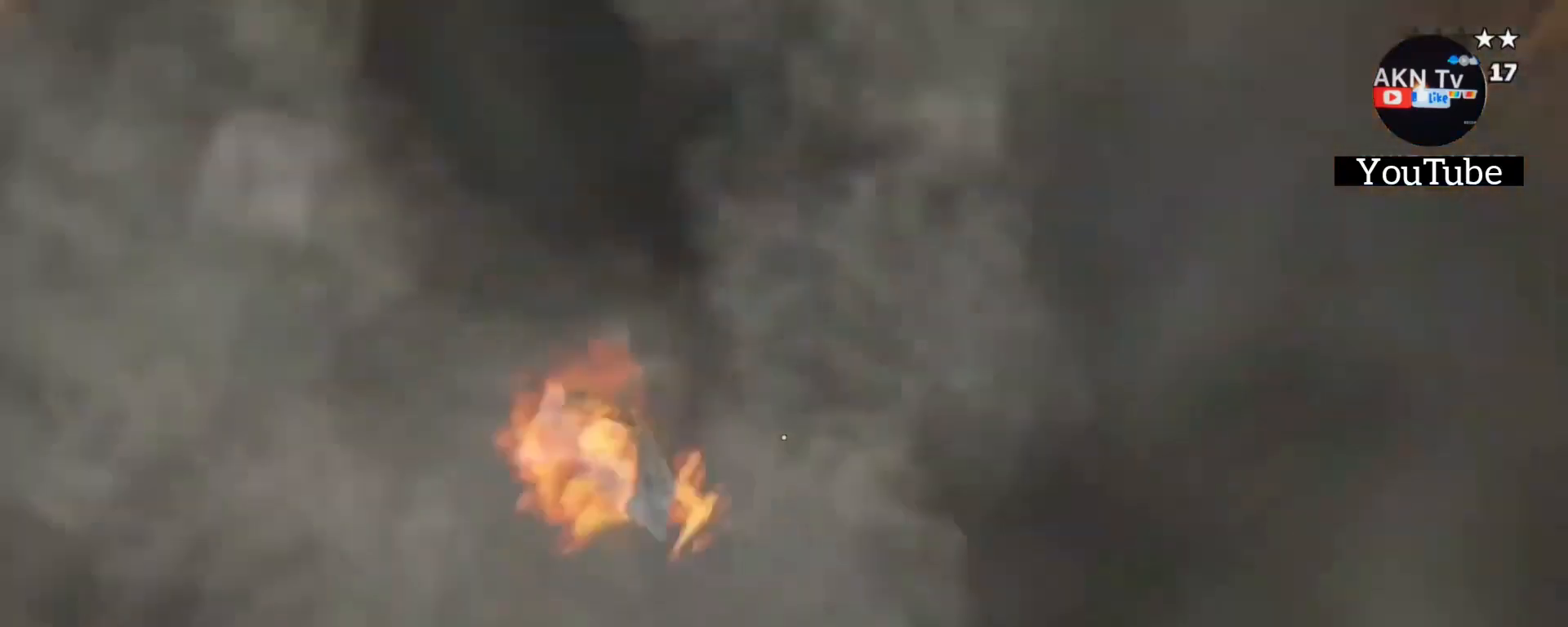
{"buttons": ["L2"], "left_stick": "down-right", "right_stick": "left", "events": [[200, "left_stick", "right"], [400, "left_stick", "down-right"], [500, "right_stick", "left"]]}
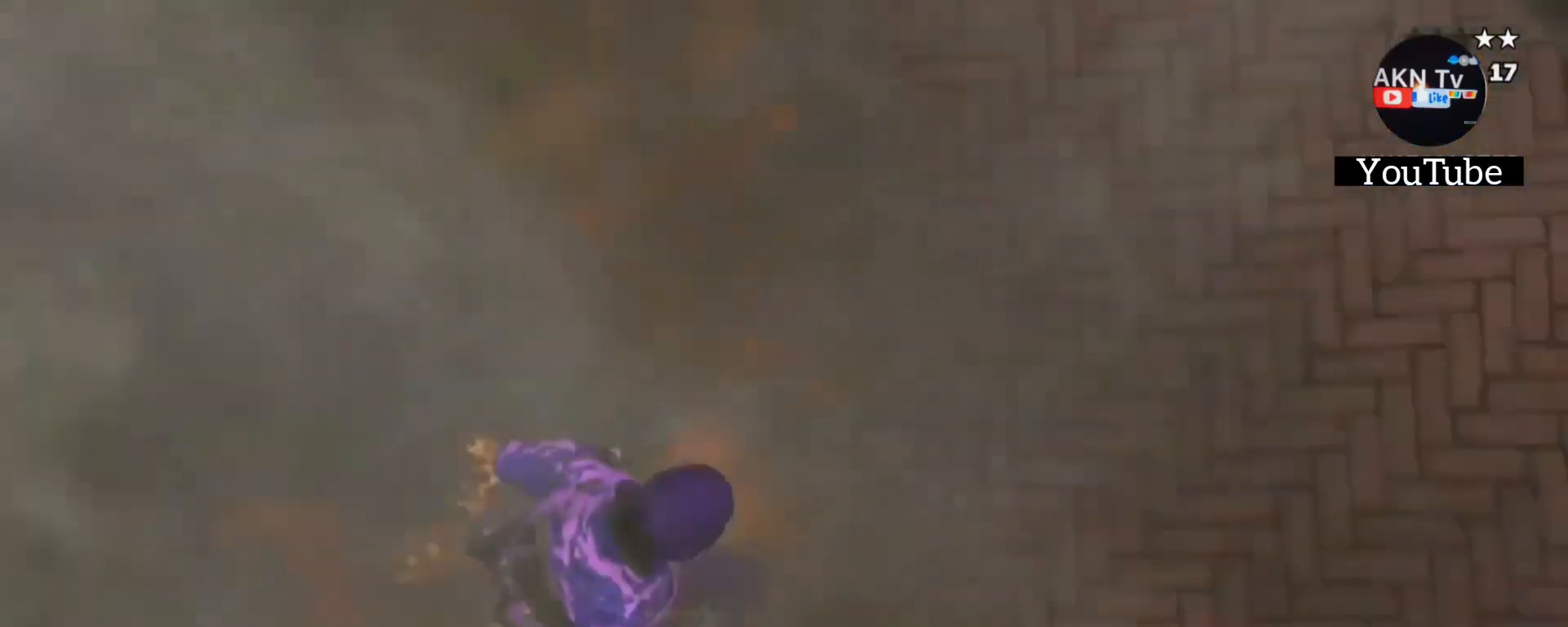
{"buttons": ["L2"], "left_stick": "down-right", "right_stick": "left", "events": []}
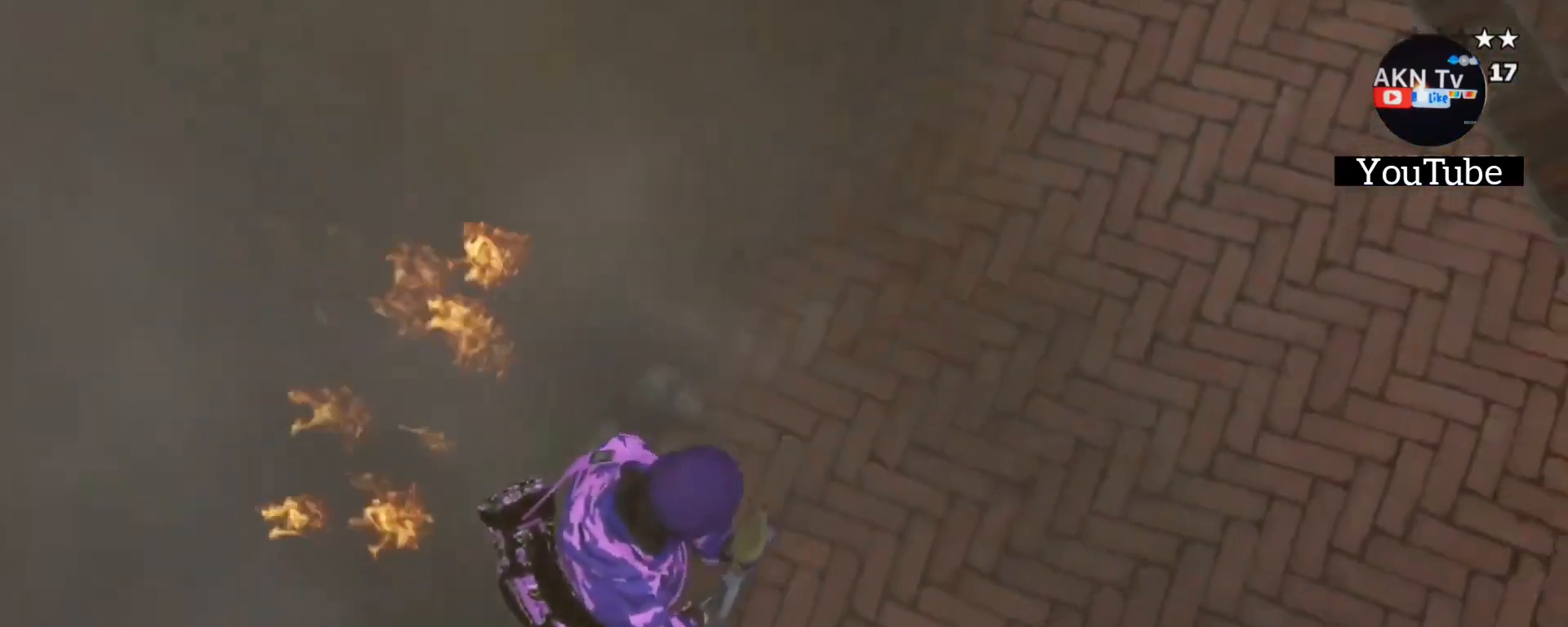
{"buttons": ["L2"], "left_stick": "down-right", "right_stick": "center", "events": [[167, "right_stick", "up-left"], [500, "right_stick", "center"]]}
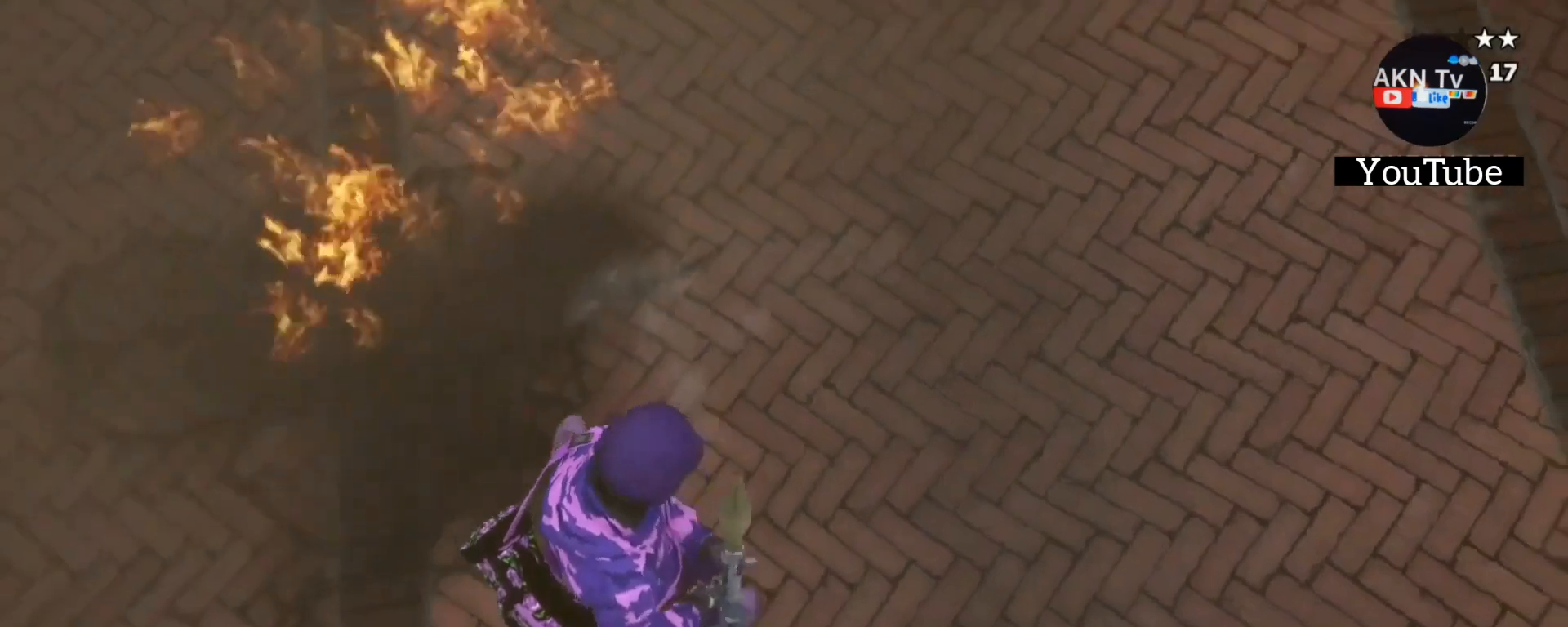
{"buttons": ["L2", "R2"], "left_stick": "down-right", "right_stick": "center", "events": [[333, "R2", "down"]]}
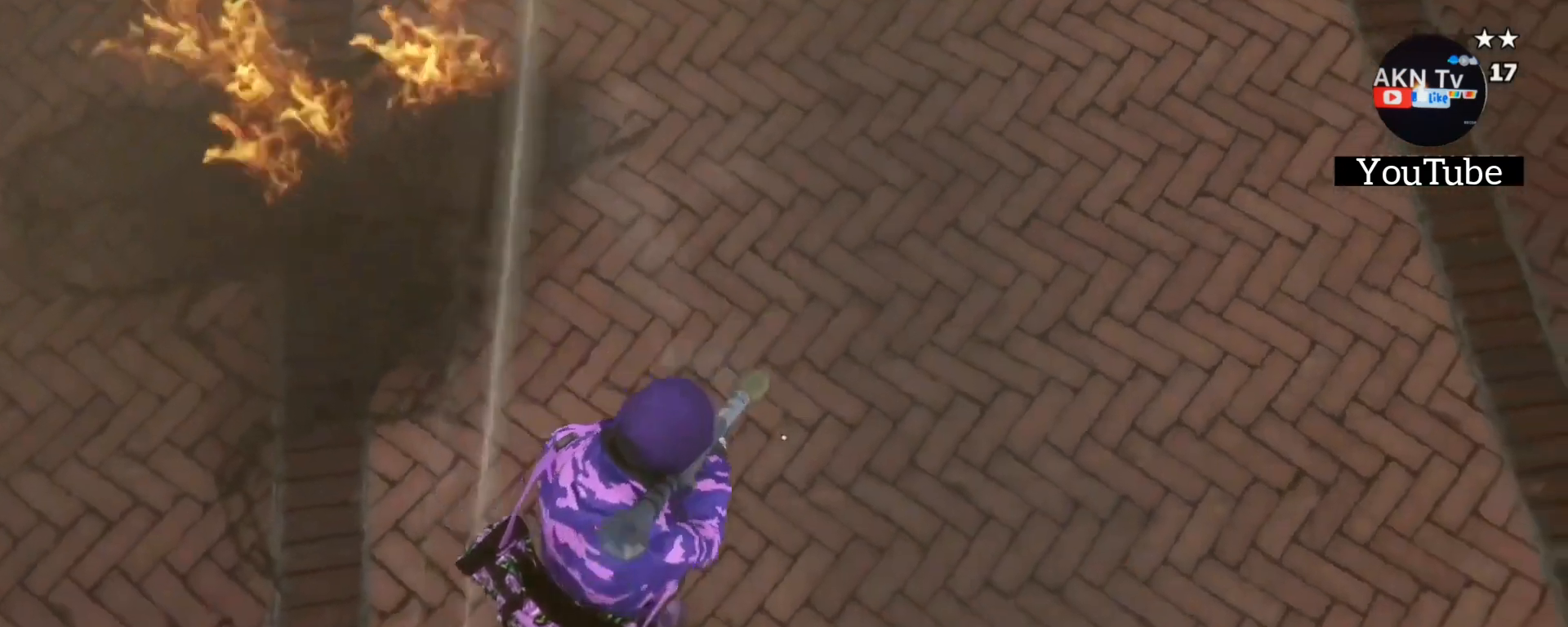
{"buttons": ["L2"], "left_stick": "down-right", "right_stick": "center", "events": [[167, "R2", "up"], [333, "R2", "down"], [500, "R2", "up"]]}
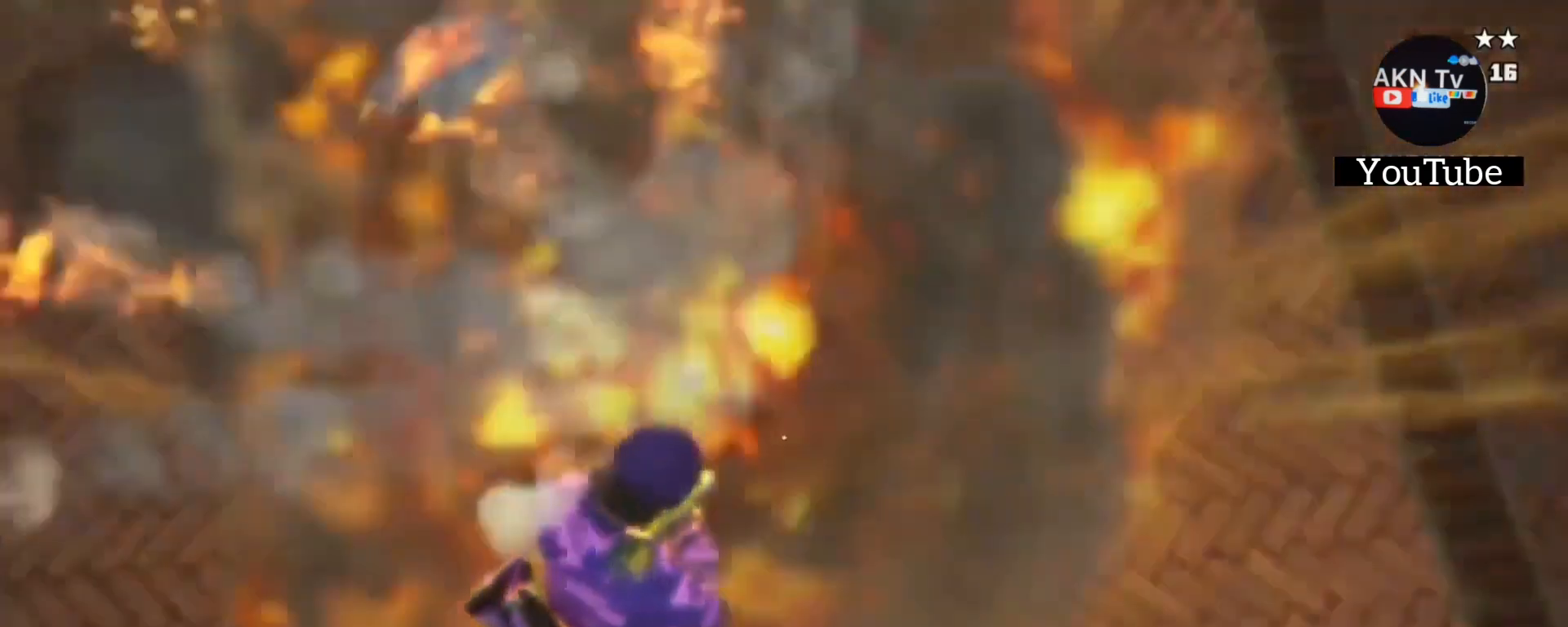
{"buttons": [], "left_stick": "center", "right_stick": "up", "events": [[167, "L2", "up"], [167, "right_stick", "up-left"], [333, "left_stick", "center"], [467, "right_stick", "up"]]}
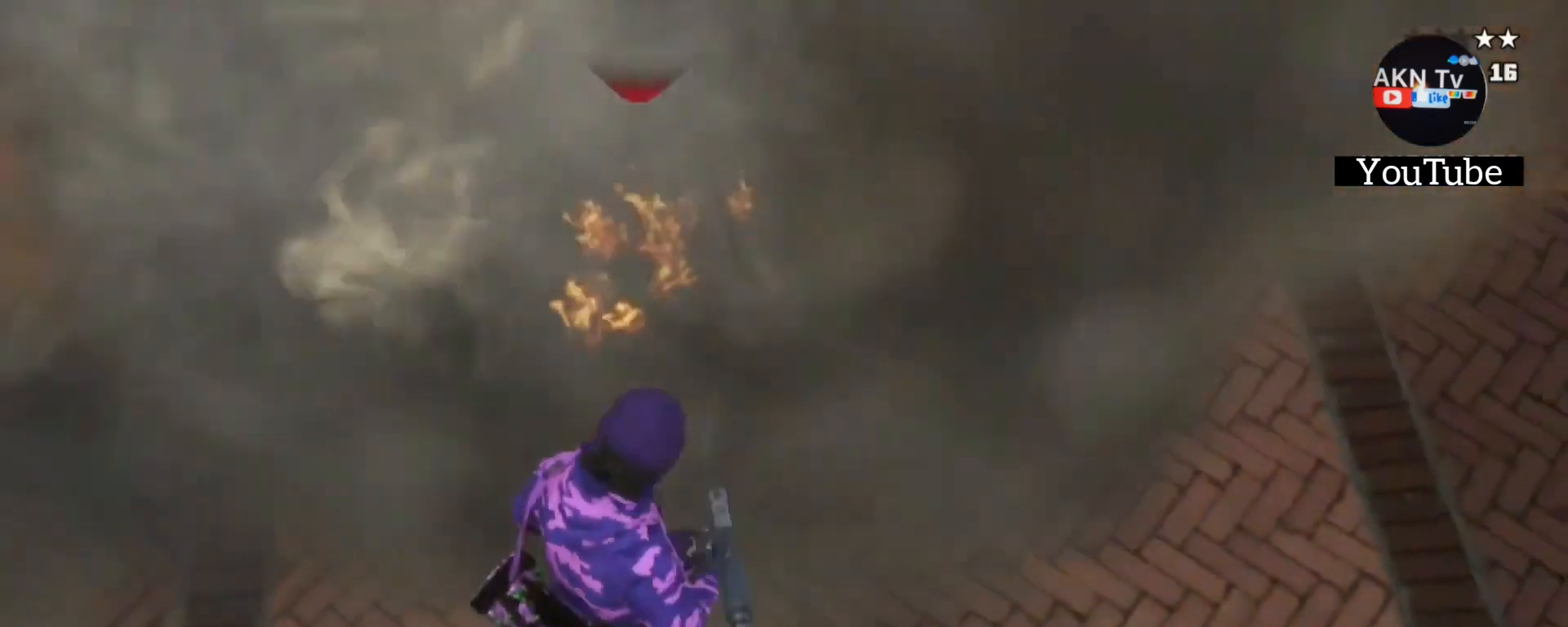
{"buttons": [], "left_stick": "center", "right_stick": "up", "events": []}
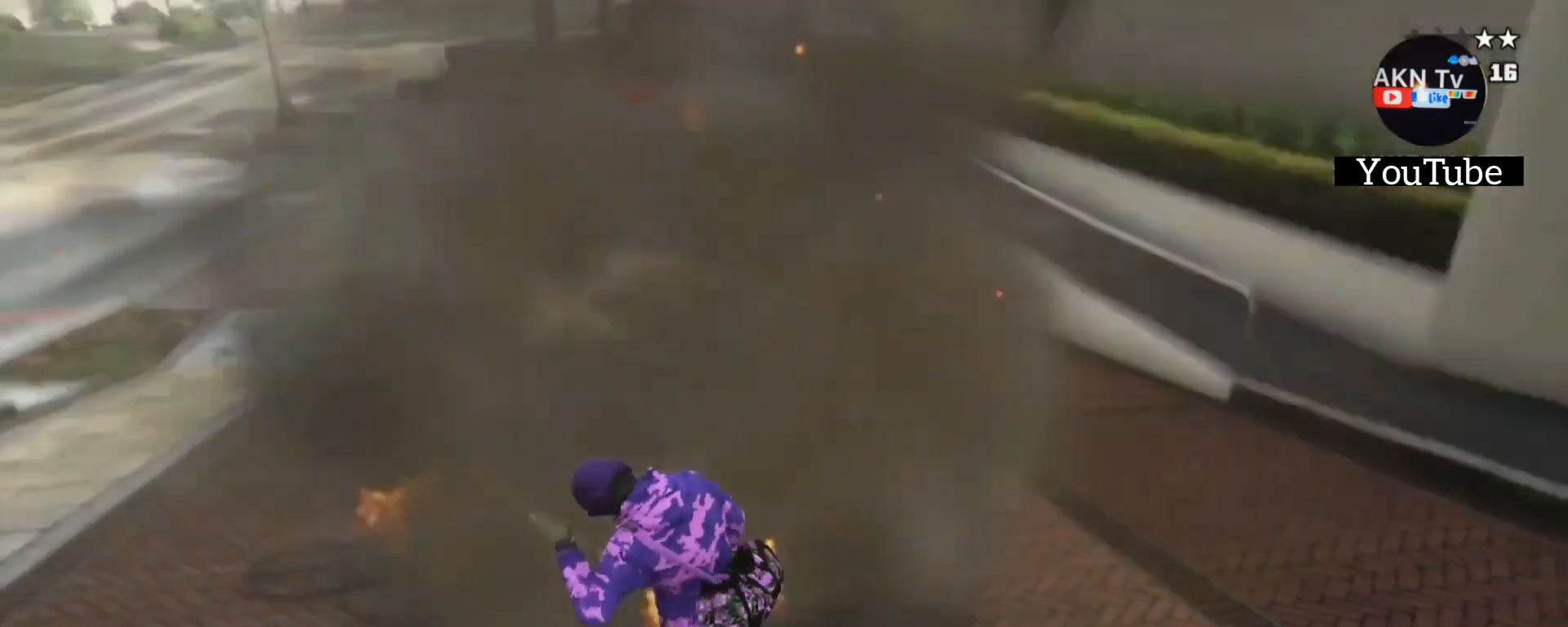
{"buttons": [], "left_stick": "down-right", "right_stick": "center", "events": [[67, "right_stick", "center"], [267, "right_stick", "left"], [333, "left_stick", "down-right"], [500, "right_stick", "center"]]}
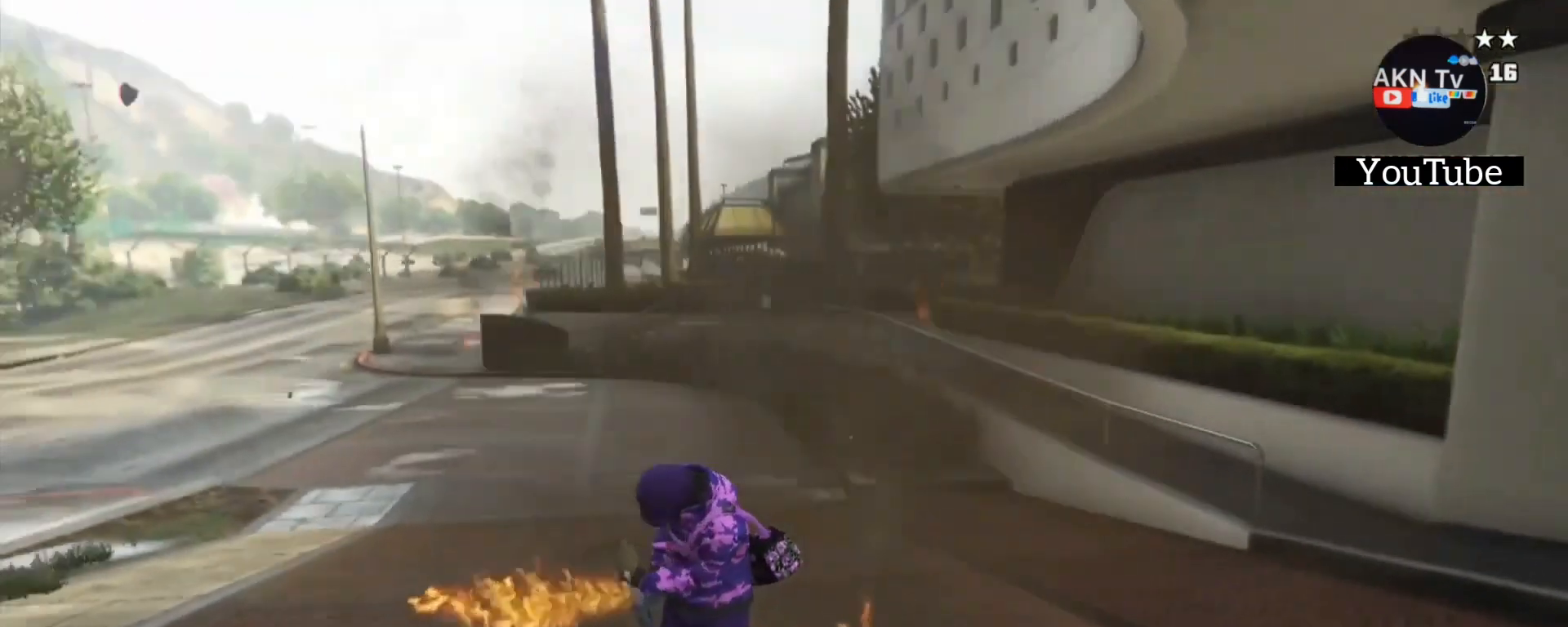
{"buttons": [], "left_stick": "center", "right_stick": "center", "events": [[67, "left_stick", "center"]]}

• **TASK DESCRIPTION**
Every line holding the string "down" should be copied here, so please find those lines in the data.

• **WRITTEN ANSWER**
{"buttons": ["L2"], "left_stick": "down-right", "right_stick": "left", "events": [[200, "left_stick", "right"], [400, "left_stick", "down-right"], [500, "right_stick", "left"]]}
{"buttons": ["L2"], "left_stick": "down-right", "right_stick": "left", "events": []}
{"buttons": ["L2"], "left_stick": "down-right", "right_stick": "center", "events": [[167, "right_stick", "up-left"], [500, "right_stick", "center"]]}
{"buttons": ["L2", "R2"], "left_stick": "down-right", "right_stick": "center", "events": [[333, "R2", "down"]]}
{"buttons": ["L2"], "left_stick": "down-right", "right_stick": "center", "events": [[167, "R2", "up"], [333, "R2", "down"], [500, "R2", "up"]]}
{"buttons": [], "left_stick": "down-right", "right_stick": "center", "events": [[67, "right_stick", "center"], [267, "right_stick", "left"], [333, "left_stick", "down-right"], [500, "right_stick", "center"]]}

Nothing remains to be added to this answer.